When you arrive in Peru, adapting to the local currency of things should be one of your first moves. Unfortunately, while uncommon fake money in Peru can be a real problem, and travelers can be the target of scams. Spotting fake money can be hard, but worry not: here PeruByBus will offer you some tips for spotting fake money in Peru.


Spotting Fake Money

If you’re not familiar with Peruvian currency or handling money in Peru, read on for some general informatio,:

  • Peru’s official currency since 1991 is the nuevo sol (symbol: S/.). The national banknotes come in denominations of 10, 20, 50, 100 and 200. The S/. 100 is the most frequently used for currency exchange purchases, and some might not accept you 200 bills.
  • The Nuevo Sol comes in coin values of 01 cents, 10 cents, 20 cents, 50 cents, 1 sol, 2 soles and 5 soles. 0.05 and 0.01 cent coins do exist but are rarely used.
  • Peru is still very much a cash society, so make sure you always have cash in hands. In villages and small towns, it could be even impossible to withdraw money or use credit cards.
  • Fake money issues tend to be worse in heavily tourist populated areas, such as Cusco and Lima.

Spotting Fake Money in Peru 2

  • The places where you really need to have extra attention is in smaller enterprises or buses. The street markets, small tourist shops, people selling on the road and taxis are a common source of fake notes.
  • No matter how pleasant a person can seem – scams like shortchanging are also common – so always be on alert.
  • It’s normal to see people verifying that the money they receive is, in fact, real. Do not feel uncomfortable if you take the time to inspect your own currency.

How to check the money authenticity before accepting payments or change?

For bills:

1. Feel it!  – One good way to tell if a bill is fake.

Touch the bill. Peruvian authentic money is made 100% of cotton. Fake cash feels like an actual paper you would use in a printer, whereas real money feels like, well, money. Though some brand new notes can also feel somewhat paper-like, this is generally a good sign to detect fake bills.

Be aware that older bills will be more worn and more difficult to identify if you only use the “feel” technique.

2. Look at it – This is one of the most effective techniques.
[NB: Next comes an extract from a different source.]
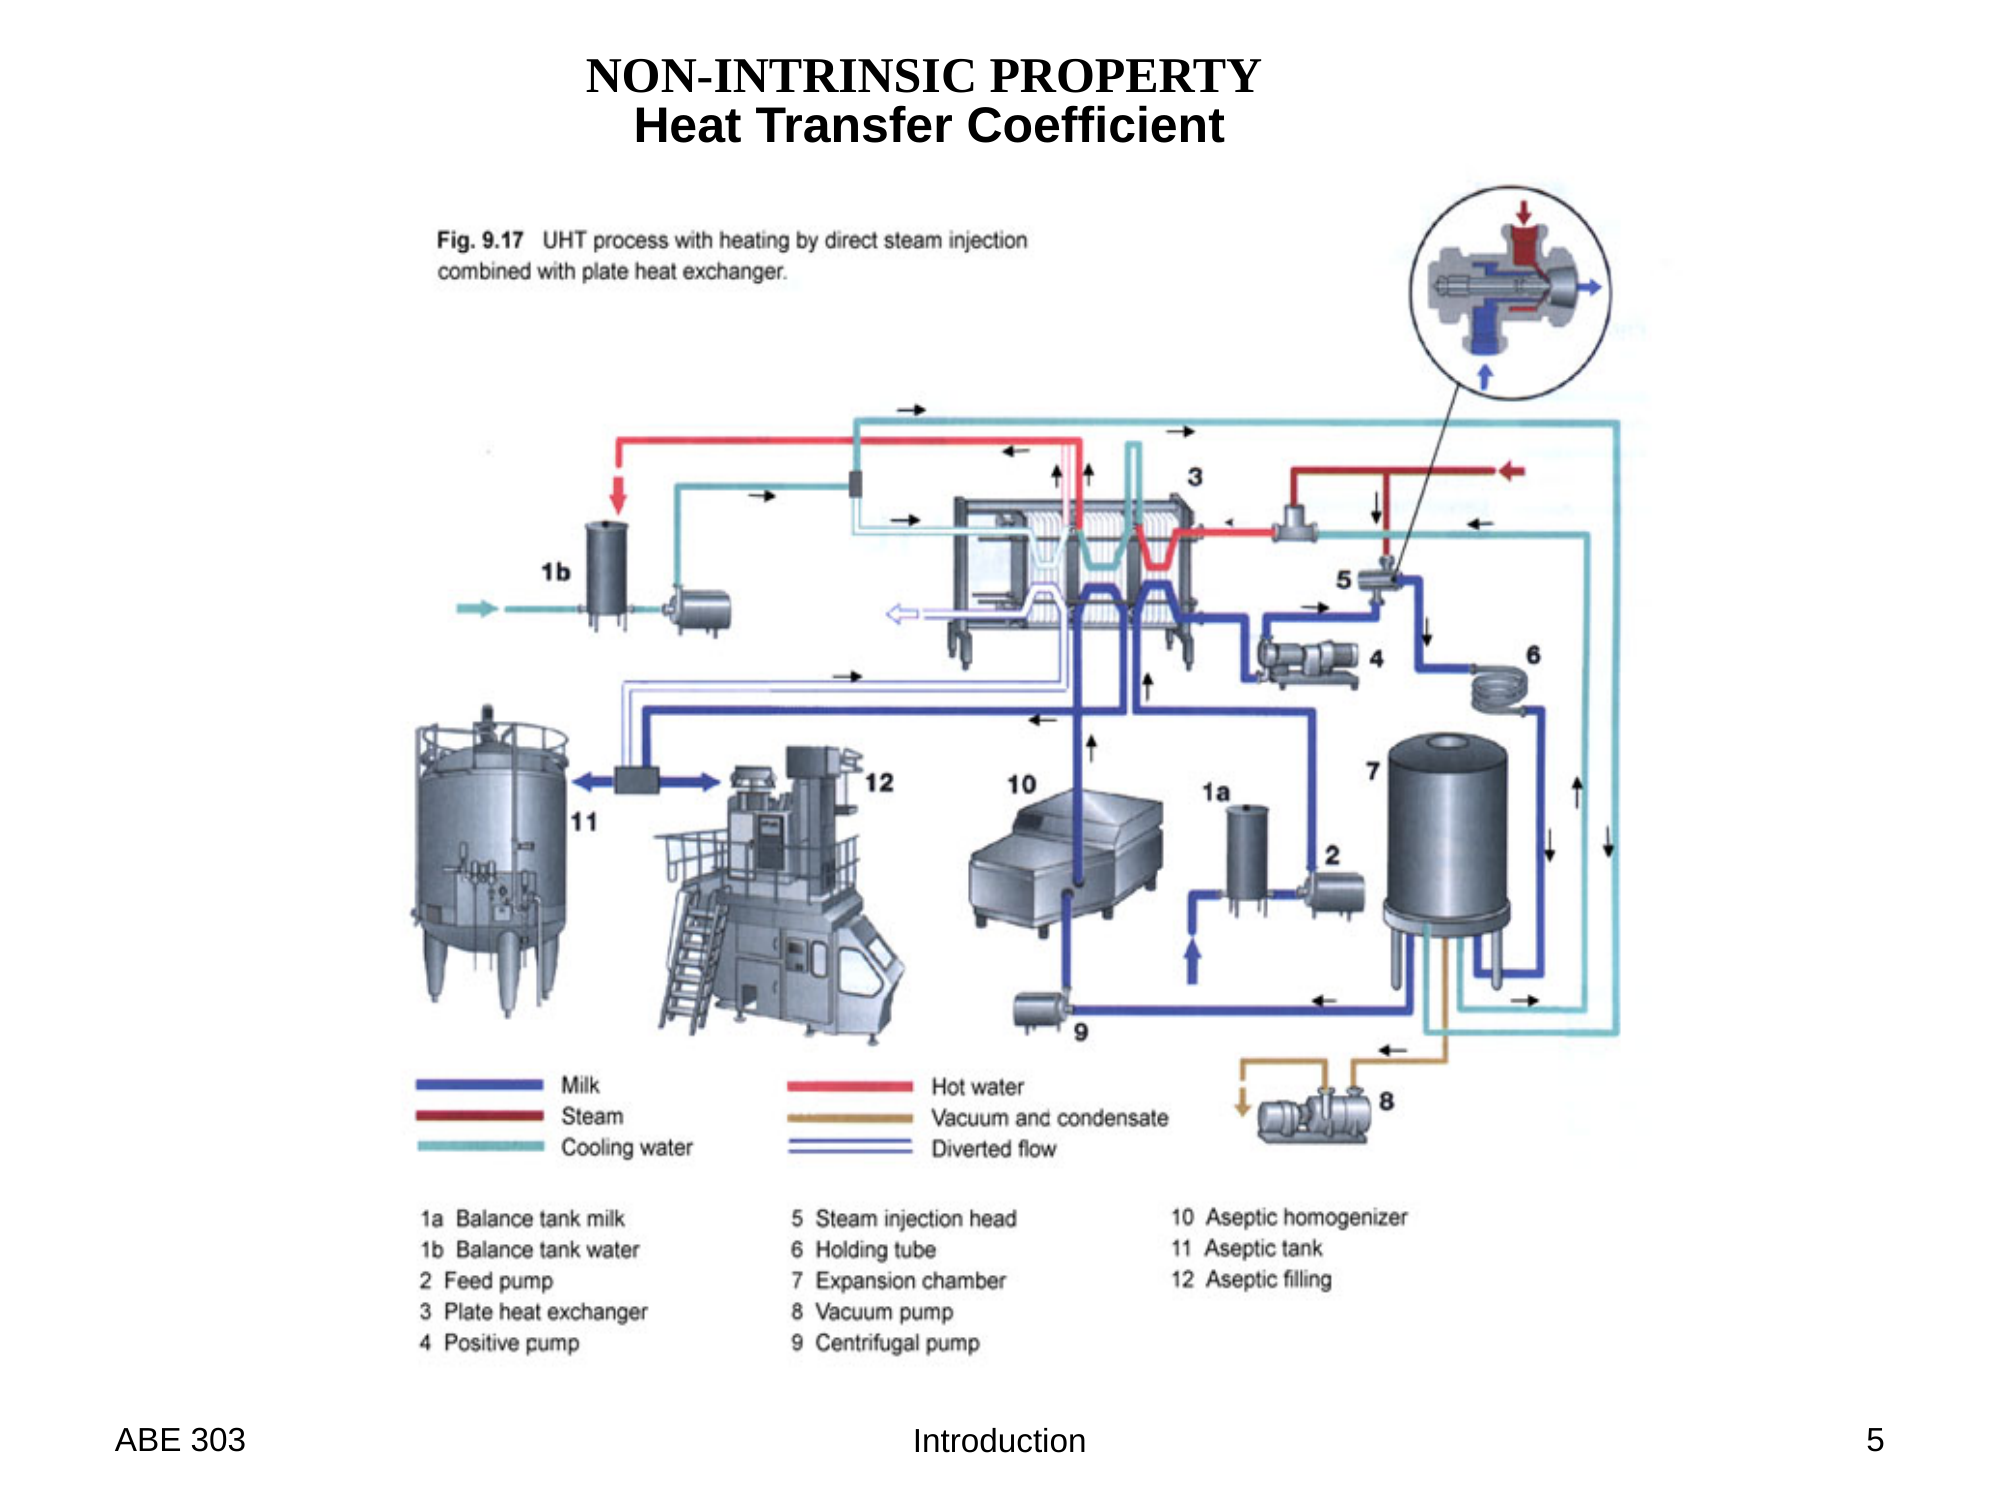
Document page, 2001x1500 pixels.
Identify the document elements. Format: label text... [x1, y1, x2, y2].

footer Introduction [683, 1406, 1317, 1467]
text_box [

Start by holding the bill up to a light source. When you put the bill in the light, you can clearly see the watermark in it. On fake banknotes, the watermark is printed on and tends to look blurry. Also, check out the security stripe. If you hold any old Nuevo Sol banknote up to a light, you can read the word “Peru” on the security stripe. This feature is only visible on the new S/. 10, S/. 20 and S/. 50 bills.

3. Touch it! – This security check technique requires tilting.

The color of the number (whether 10, 20, 50 or 100 soles) should change when you wave the bill slowly up and down. The denomination value (in the middle of old Peruvian Nuevo Sol bills and to the left of the image on the new bills) is printed with special ink. By tilting them slightly, a gradual change to green color is noticeable. The same thing happens in 200-soles bills, but the difference is that the first color is copper.

For coins:

  • The weight should be heavy.  After handling Peruvian coins for a while, you will be able to tell if a coin is lighter than it should be.
  • The coin shape should be round and well-formed.
  • The coin should be smooth without pock marks or rough parts.

If you compare a fake note to a real note, you can usually see the difference, though some fakes are surprisingly deceptive. Try this: whenever you get a 50 soles bill as change for a purchase in which you’ve paid 100 soles, make sure to check if the bill is fake using all the methods we described above.

Today´s lesson is finished, and we hope you´ve learned it well! It is definitely better to be safe than sorry.